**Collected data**
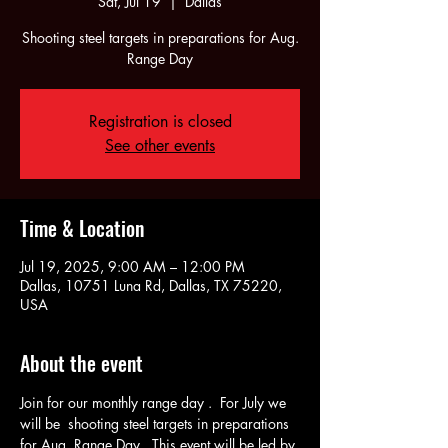
Sat, Jul 19
  |  
Dallas
Shooting steel targets in preparations for Aug.
Range Day
Registration is closed
See other events
Time & Location
Jul 19, 2025, 9:00 AM – 12:00 PM
Dallas, 10751 Luna Rd, Dallas, TX 75220,
USA
About the event
Join for our monthly range day .  For July we 
will be  shooting steel targets in preparations 
for Aug. Range Day.  This event will be led by 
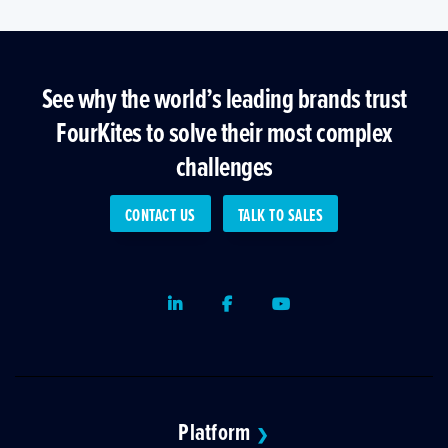
See why the world’s leading brands trust
FourKites to solve their most complex
challenges
CONTACT US
TALK TO SALES
LinkedIn
Facebook
Youtube
Platform
❯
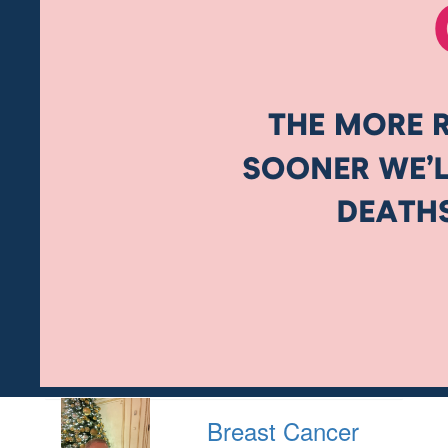
Breast Cancer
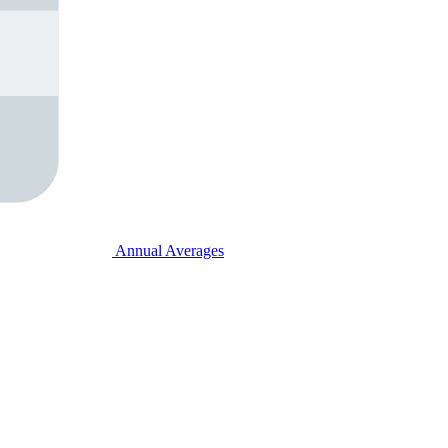
Annual Averages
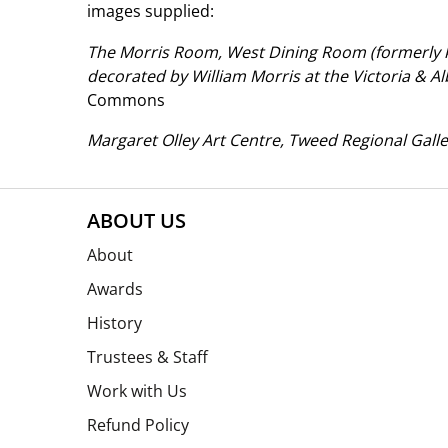
images supplied:
The Morris Room, West Dining Room (formerly 
decorated by William Morris at the Victoria & 
Commons
Margaret Olley Art Centre, Tweed Regional Galle
ABOUT US
About
Awards
History
Trustees & Staff
Work with Us
Refund Policy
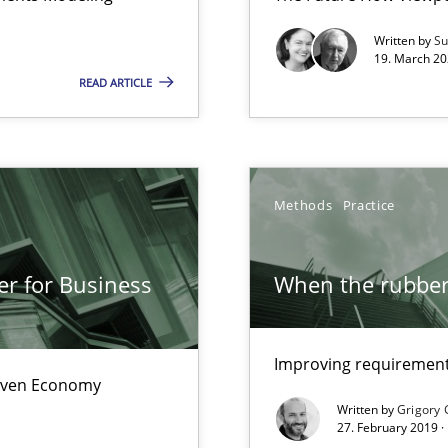
Written by
Su
19. March 20
READ ARTICLE
ity requirements
Methods
Practice
e requirements
er for Business
When the rubber 
nal Requirements in Alignment with Tests
Improving requirements
Driven Economy
Written by
Grigory 
27. February 2019 ·
 early project phases and how to create a reliable cost estimate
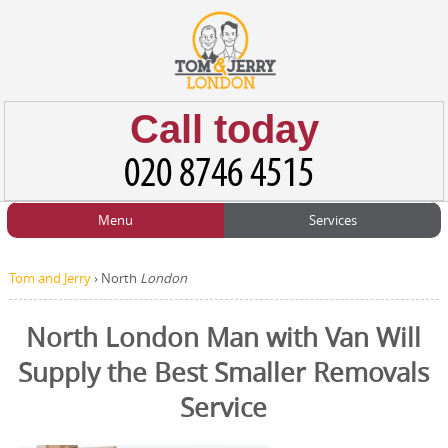
Call today
Menu
Services
HOME
Man and Van
Home
BLOG
Tom and Jerry
›
North
London
Home Removals
Blog
TESTIMONIALS
North London Man with Van Will
Office Removals
Testimonials
Supply the Best Smaller Removals
PRICES
Student Removals
Prices
Service
CONTACT US
Man with Van
Contact us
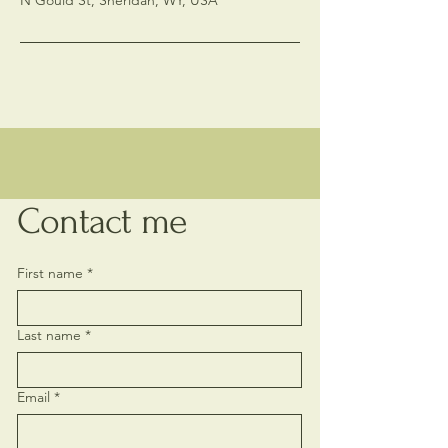
N Gould St, Sheridan, WY, USA
Contact me
First name
*
Last name
*
Email
*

**EXERCISE DETAILS**
Check the data for the word "London" and pull out the lines that have it.

**OUTPUT FOR THIS EXERCISE**
London
North London Man with Van Will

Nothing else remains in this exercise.